After all that chocolatey richness, I really needed something light and cleansing for dinner. So I made a recipe out of Beyond the Great Wall - the Silk Road Tomato-Bell Pepper Salad which is a simple mix of yellow bell peppers, tomatoes, chopped mint, cilantro or dill, and salt to taste. Since dill grows as an ornamental plant down by the apartment guard house (and I'm sure they don't know it's an edible plant, since for a while it was all the rage in decorative greenery around here), I walked down, snipped a fistful and came back to make the salad.

Today the sun was liquid gold through my windows, hot and tropical, and the colours of the bell pepper, tomatoes and dill reminded me of the end of summer and the beginning of fall when I was a student in Virginia Beach.



I put that in the fridge to chill for a while so I could have it with rice and the Lentil Stew with Spinach and Potatoes that I'd cooked as a staple during my graduate school years. Since I didn't have normal green lentils on hand, I used yellow dhal, and I added some home-made chicken and apple sausage adapted from the wonderful Appetite for China's recipe.

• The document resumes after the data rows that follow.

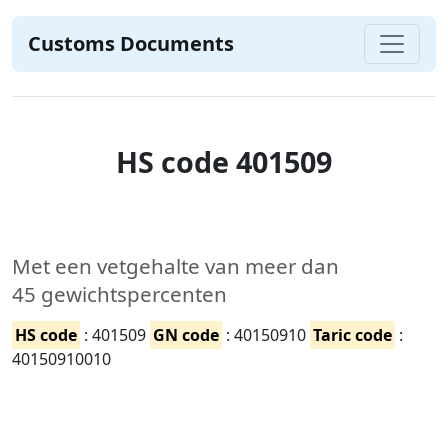
Customs Documents
HS code 401509
Met een vetgehalte van meer dan
45 gewichtspercenten
HS code
: 401509
GN code
: 40150910
Taric code
:
40150910010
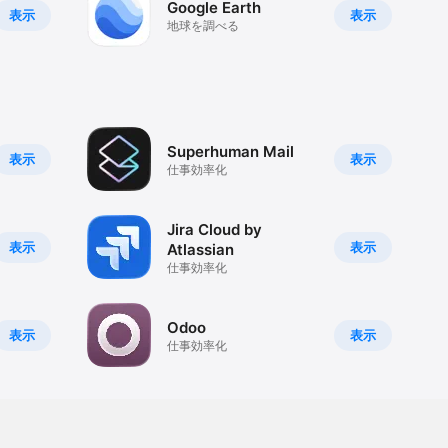
Google Earth
表示
表示
地球を調べる
Superhuman Mail
表示
表示
仕事効率化
Jira Cloud by
表示
表示
Atlassian
仕事効率化
Odoo
表示
表示
仕事効率化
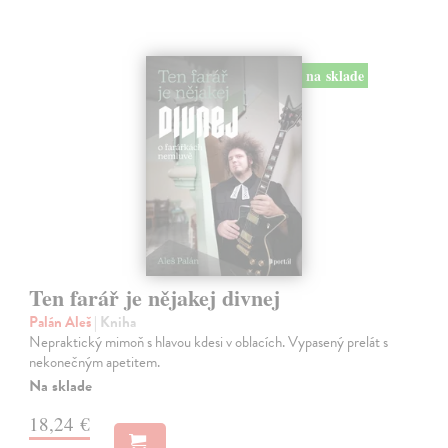
na sklade
Ten farář je nějakej divnej
Palán Aleš
| Kniha
Nepraktický mimoň s hlavou kdesi v oblacích. Vypasený prelát s
nekonečným apetitem.
Na sklade
18,24 €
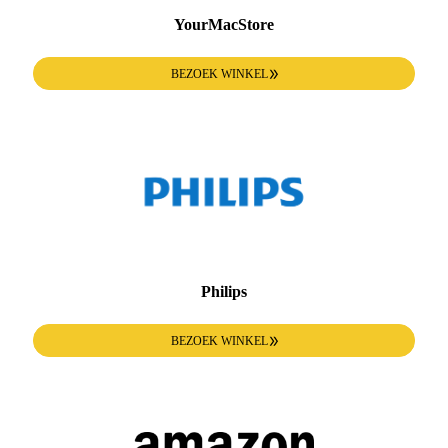
YourMacStore
BEZOEK WINKEL
Philips
BEZOEK WINKEL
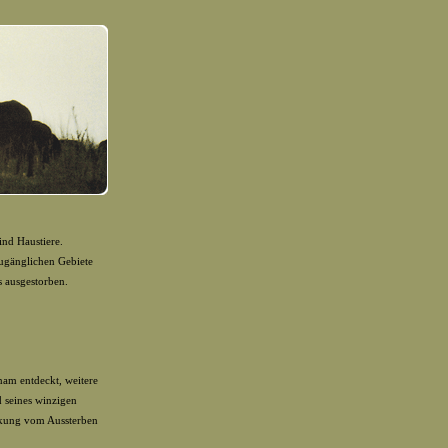
ind Haustiere.
zugänglichen Gebiete
ts ausgestorben.
am entdeckt, weitere
 seines winzigen
ckung vom Aussterben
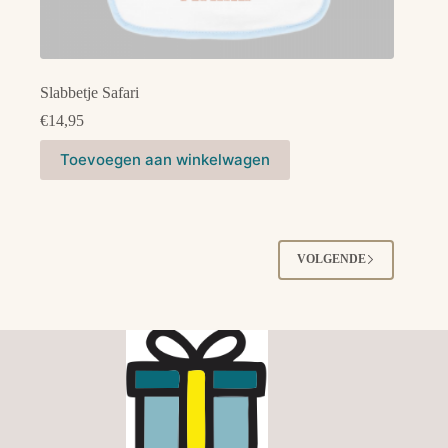
Slabbetje Safari
€
14,95
Dit
Toevoegen aan winkelwagen
product
heeft
meerdere
variaties.
Deze
optie
VOLGENDE
kan
gekozen
worden
op
de
productpagina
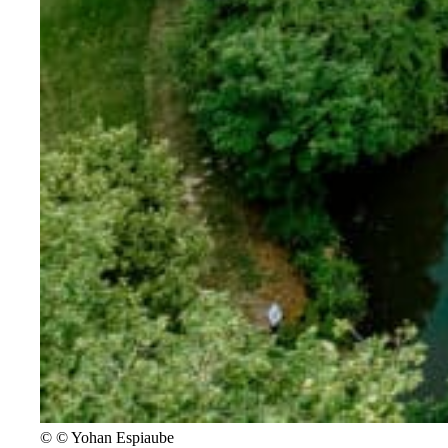
©
© Yohan Espiaube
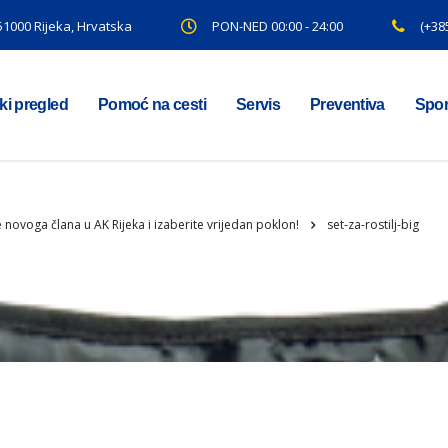
 51000 Rijeka, Hrvatska
PON-NED 00:00 - 24:00
(+38
ki pregled
Pomoć na cesti
Servis
Preventiva
Spor
e novoga člana u AK Rijeka i izaberite vrijedan poklon!
set-za-rostilj-big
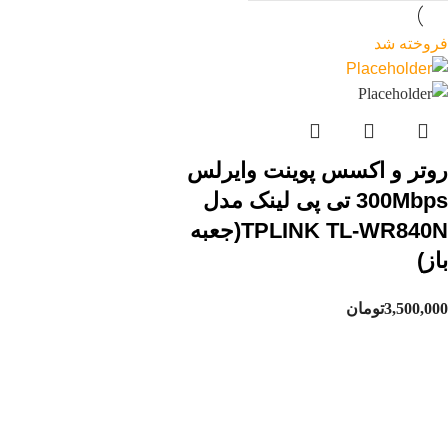
فروخته شد
روتر و اکسس پوینت وایرلس
300Mbps تی پی لینک مدل
TPLINK TL-WR840N(جعبه
باز)
3,500,000
تومان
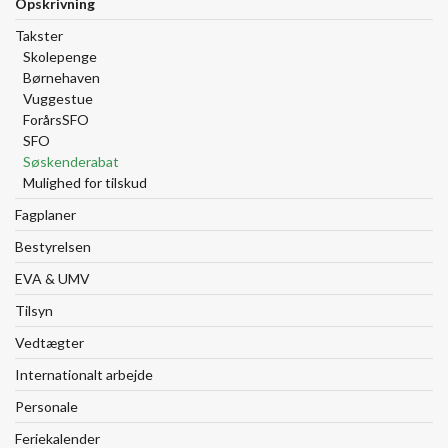
Opskrivning
Takster
Skolepenge
Børnehaven
Vuggestue
ForårsSFO
SFO
Søskenderabat
Mulighed for tilskud
Fagplaner
Bestyrelsen
EVA & UMV
Tilsyn
Vedtægter
Internationalt arbejde
Personale
Feriekalender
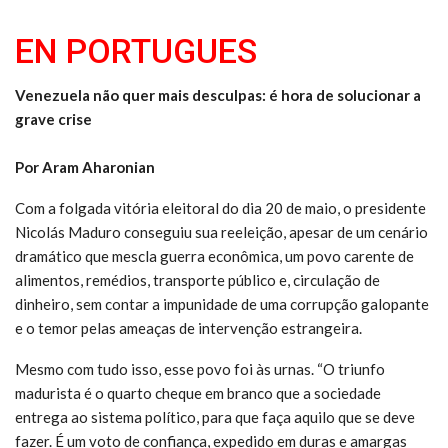
EN PORTUGUES
Venezuela não quer mais desculpas: é hora de solucionar a
grave crise
Por Aram Aharonian
Com a folgada vitória eleitoral do dia 20 de maio, o presidente
Nicolás Maduro conseguiu sua reeleição, apesar de um cenário
dramático que mescla guerra econômica, um povo carente de
alimentos, remédios, transporte público e, circulação de
dinheiro, sem contar a impunidade de uma corrupção galopante
e o temor pelas ameaças de intervenção estrangeira.
Mesmo com tudo isso, esse povo foi às urnas. “O triunfo
madurista é o quarto cheque em branco que a sociedade
entrega ao sistema político, para que faça aquilo que se deve
fazer. É um voto de confiança, expedido em duras e amargas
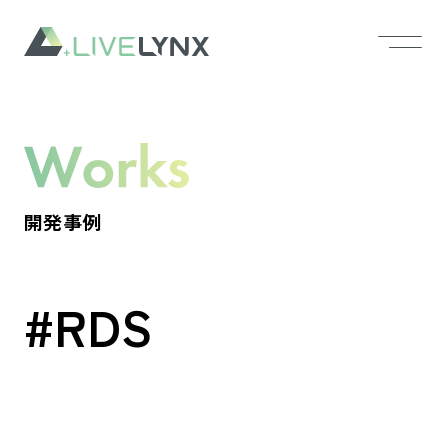
開発事例
#RDS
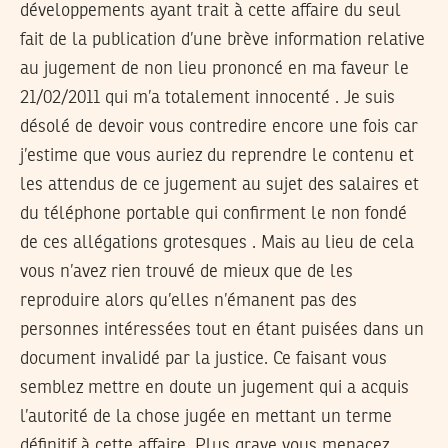
développements ayant trait à cette affaire du seul
fait de la publication d’une brève information relative
au jugement de non lieu prononcé en ma faveur le
21/02/2011 qui m’a totalement innocenté . Je suis
désolé de devoir vous contredire encore une fois car
j’estime que vous auriez du reprendre le contenu et
les attendus de ce jugement au sujet des salaires et
du téléphone portable qui confirment le non fondé
de ces allégations grotesques . Mais au lieu de cela
vous n’avez rien trouvé de mieux que de les
reproduire alors qu’elles n’émanent pas des
personnes intéressées tout en étant puisées dans un
document invalidé par la justice. Ce faisant vous
semblez mettre en doute un jugement qui a acquis
l’autorité de la chose jugée en mettant un terme
définitif à cette affaire. Plus grave vous menacez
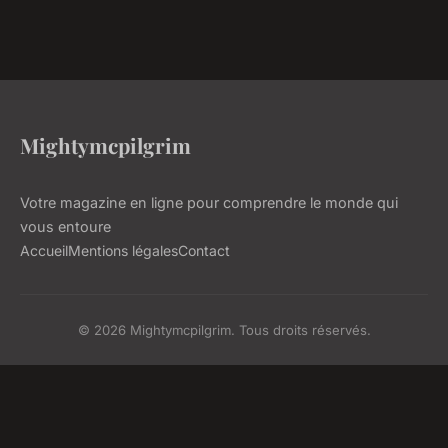
Mightymcpilgrim
Votre magazine en ligne pour comprendre le monde qui
vous entoure
Accueil
Mentions légales
Contact
© 2026 Mightymcpilgrim. Tous droits réservés.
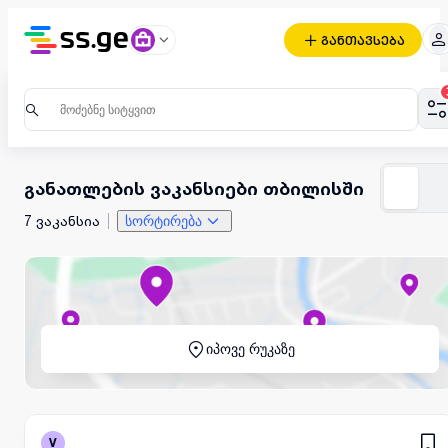
განთავსება
განათლების ვაკანსიები თბილისში
7 ვაკანსია
სორტირება
იპოვე რუკაზე
V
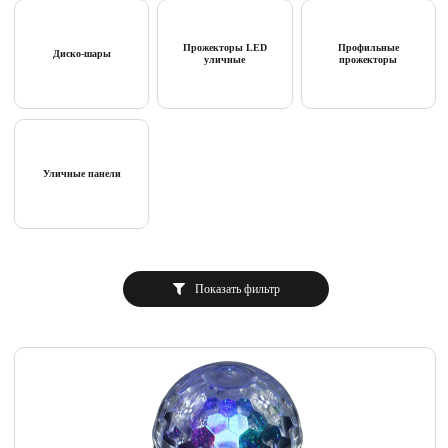
Прожекторы LED
Профильные
Диско-шары
уличные
прожекторы
Уличные панели
Показать фильтр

It was very, very good. Perfect, in fact, and just what stellar chocolate chip cookies required.


Lentil Stew with Spinach, Potatoes and Sausage
Adapted from Epicurious' recipe

1 tablespoons olive oil
2 large garlic cloves, chopped
2-3 cups vegetable broth (I used home-made)
1/2 cup yellow lentils (yellow dhal), rinsed, picked over
3 medium potatoes, cut into 1/2-inch pieces

1/2 lemon
1 bunch spinach, cut into large shreds, including stems
1/4 teaspoon cayenne pepper
Several patties chicken-apple sausage (made from this recipe, minus the wonton wrappers)


Heat olive oil in heavy large saucepan over medium heat. Add garlic and stir 30 seconds. Add vegetable broth and lentils; bring to boil. Reduce heat, cover and simmer 10 minutes. Add potatoes; cook covered until potatoes and lentils are tender, stirring occasionally, about 25-30 minutes.

Meanwhile, grate 1/2 teaspoon peel from lemon; squeeze enough juice from lemon to measure 1 tablespoons. Add lemon peel, lemon juice and sausage to stew, breaking the sausage meat up and letting it cook through for about 5 minutes. Add spinach and cayenne to stew. Uncover stew and simmer until spinach wilts and is cooked through, about 2 minutes, or longer if you want the spinach less crunchy. Season to taste with salt and pepper.

Spoon into soup bowls and serve. I tend to have this with rice, but plain would be just fine too as there are already potatoes in there to serve as carbohydrates.

This can be prepared 1 day ahead. Cover and refrigerate. Rewarm over low heat before serving.

Notes:
Yellow dhal tends to take a much longer time to cook than ordinary lentils. You might have to add water or broth, if they soak up a lot of it and still haven't turned soft enough. The original recipe also calls for simmering the stew covered after the spinach is added, but since I didn't want the lovely green colour to oxidize so quickly, I simmered it uncovered.